Program: Oral and Poster Abstracts
Session: 722. Clinical Allogeneic Transplantation: Acute and Chronic GVHD, Immune Reconstitution: Poster III
Hematology Disease Topics & Pathways:
CRS, Non-Biological, Therapies, Adverse Events, Clinically relevant
Monday, December 7, 2020, 7:00 AM-3:30 PM

Katherine P Baker, MD1*, Roman M Shapiro, MD2, Carol Reynolds, PhD3*, Benedetta Rambaldi, MD3, Augustine Weber4*, Matilde Dal Boni4*, John Koreth, MBBS, DPhil5, Corey Cutler, MD, MPH, FRCPC 6, Joseph H. Antin, MD3, Vincent T. Ho, MD2*, Sarah Nikiforow, MD, PhD5, Mahasweta Gooptu, MD3, Catherine J. Wu, MD2, Robert J. Soiffer, MD7, Jerome Ritz, MD3 and Rizwan Romee, MD5

1Brigham and Women's Hospital, Boston
2Department of Medical Oncology, Dana-Farber Cancer Institute, Boston, MA
3Dana-Farber Cancer Institute, Department of Hematologic Malignancies and Harvard Medical School, Boston, MA
4Dana-Farber Cancer Institute, Boston
5Dana-Farber Cancer Institute, Boston, MA
6Division of Stem Cell Transplantation and Cellular Therapy, Dana-Farber Cancer Inst., Boston, MA
7Department of Medical Oncology, Dana-Farber Cancer Institute, Harvard Medical School, Boston, MA

Background

Cytokine-release syndrome (CRS) is a life-threatening complication of haploidentical stem cell transplantation (haploSCT) occurring in the first few days after infusion of the stem cell graft prior to administration of post-transplant cyclophosphamide (PTCY).
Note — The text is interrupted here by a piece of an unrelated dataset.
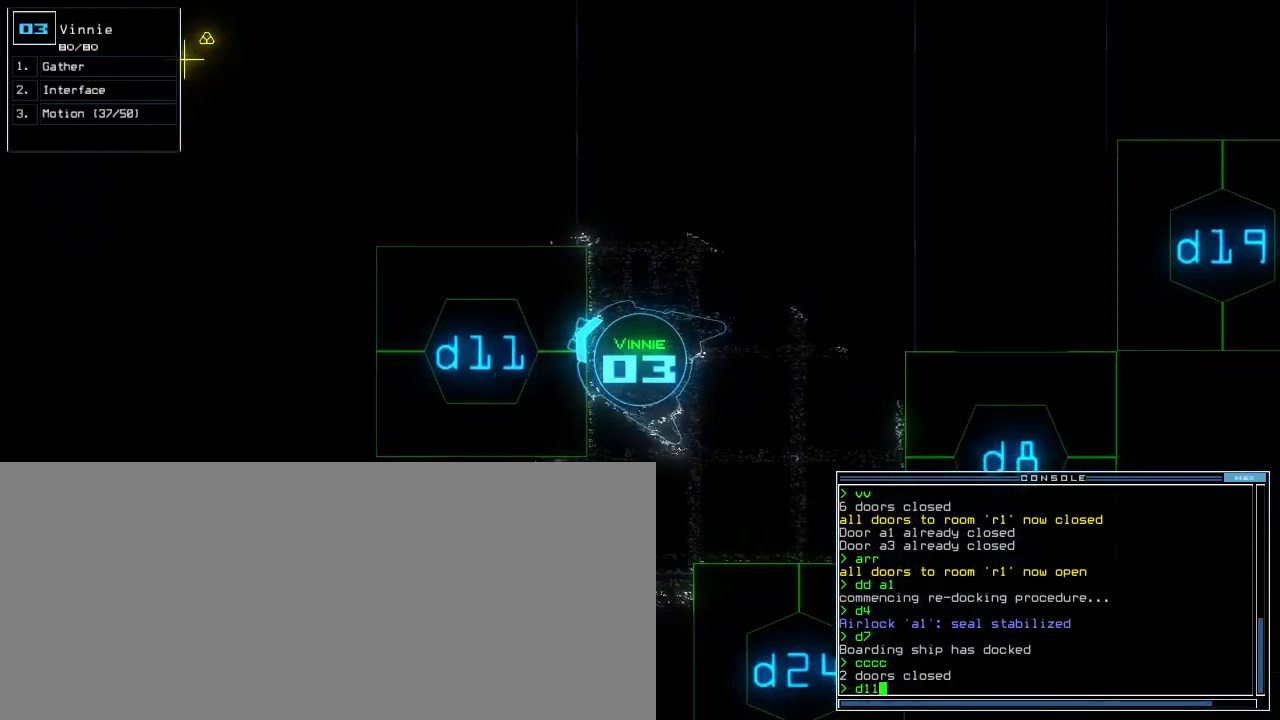
{"keys": [], "events": [[117, "left", "down"], [217, "left", "up"]]}
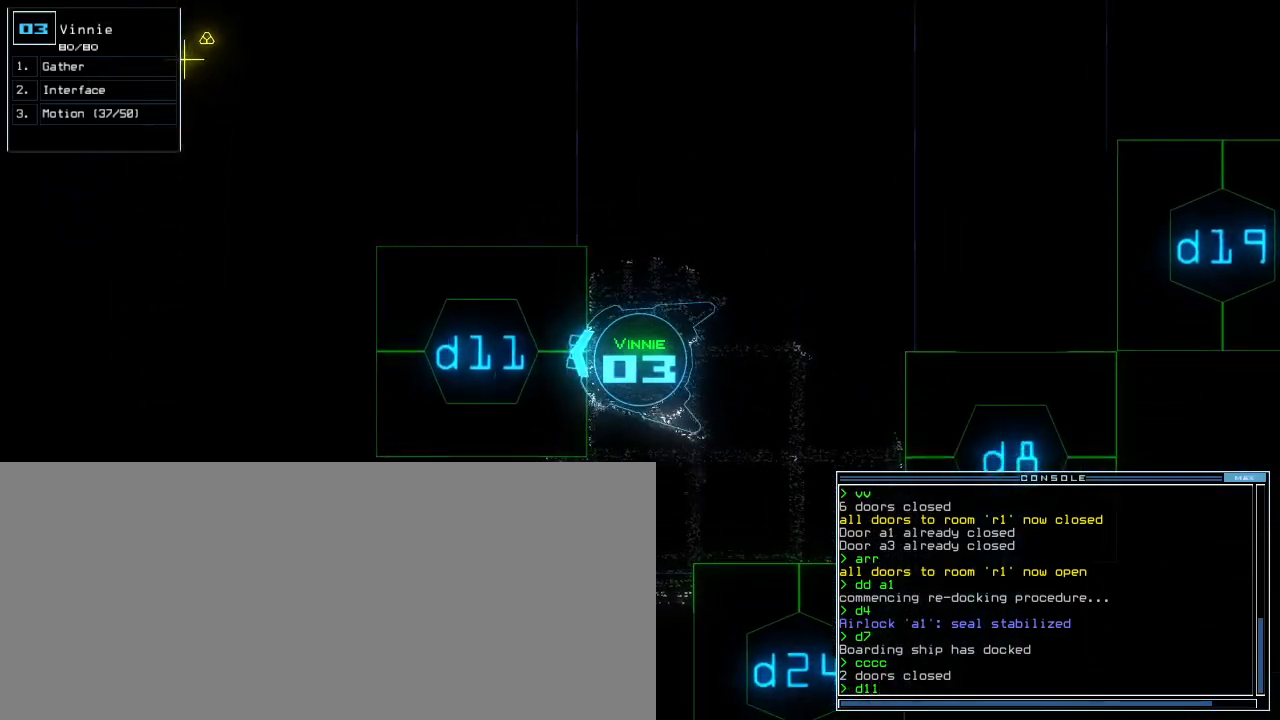
{"keys": [], "events": []}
In the last few years, blockade of IL-6 receptor signaling with tocilizumab has emerged as an effective therapy for Grade 3-4 CRS. As IL-6 mediated signaling is a known regulator of the balance between regulatory T cells (Tregs) and other T cell subsets and has effects on NK cell function, questions remain regarding the effect of the blockade of IL-6 signaling on post-transplant immune cell recovery, engraftment, infection, acute graft-versus-host disease (aGVHD), and the graft-versus-tumor effect. We report on our experience with the use of tocilizumab to treat CRS, and we address the hypothesis that tocilizumab has no effect on the reconstitution of the post-haploSCT myeloid or lymphoid immune subsets.

Methods

A retrospective review of haploSCT patients with malignacies treated at the Dana-Farber Cancer Institute during the period of 2010-2019 was undertaken. Data included treatment with tocilizumab, cumulative incidence of NRM and relapse, day+30 and day+100 post-transplant chimerism, laboratory markers of viral and fungal infection, and immune reconstitution data at 1-month, 2-month, 3-month, and 6 months post-transplant. Kaplan-Meier analysis of overall survival (OS), including competing risk analysis of the cumulative incidence of relapse and non-relapse mortality (NRM) with the Fine-Gray model was preformed with EZR. Flow cytometry identification of relevant lymphoid populations was performed with a customized panel that included Treg (CD4+CD25+), Tcon (CD4+) and NK (CD3-CD56+) cells. Comparison of the lymphoid populations between the Tocilizumab-treated subgroup of haploSCT patients and the remaining patients was done with the Wilcoxon Mann-Whitney test.

Results

Out of 132 haploSCT patients, 19 received at least one dose of tocilizumab for the treatment of CRS out of whom one patient died from CRS. In tocilizumab-treated patients myeloid engraftment was 100% at day 30 post transplant. Tocilizumab use was not associated with any effect on lymphoid subset reconstitution at any time point post haploSCT (Figure 1A). Specifically, there was no difference in the reconstitution of NK cells (1-month NK: Mann-Whitney U = 120, p = 0.356; 3-month NK: Mann-Whitney U = 130, p = 0.528; 6-month NK: Mann-Whitney U = 110, p = 0.773), Treg (1-month Treg: Mann-Whitney U = 77, p = 0.412; 3-month Treg: Mann-Whitney U = 104, p = 0.203, 6-month Treg: Mann-Whitney U = 80, p = 0.186), or the Treg:Tcon ratio (1-month Treg:Tcon: Mann-Whitney U = 93, p = 0.835; 3-month Treg:Tcon: Mann-Whitney U = 97, p = 0.141; 6-month Treg:Tcon: Mann-Whitney U = 117, p = 0.959).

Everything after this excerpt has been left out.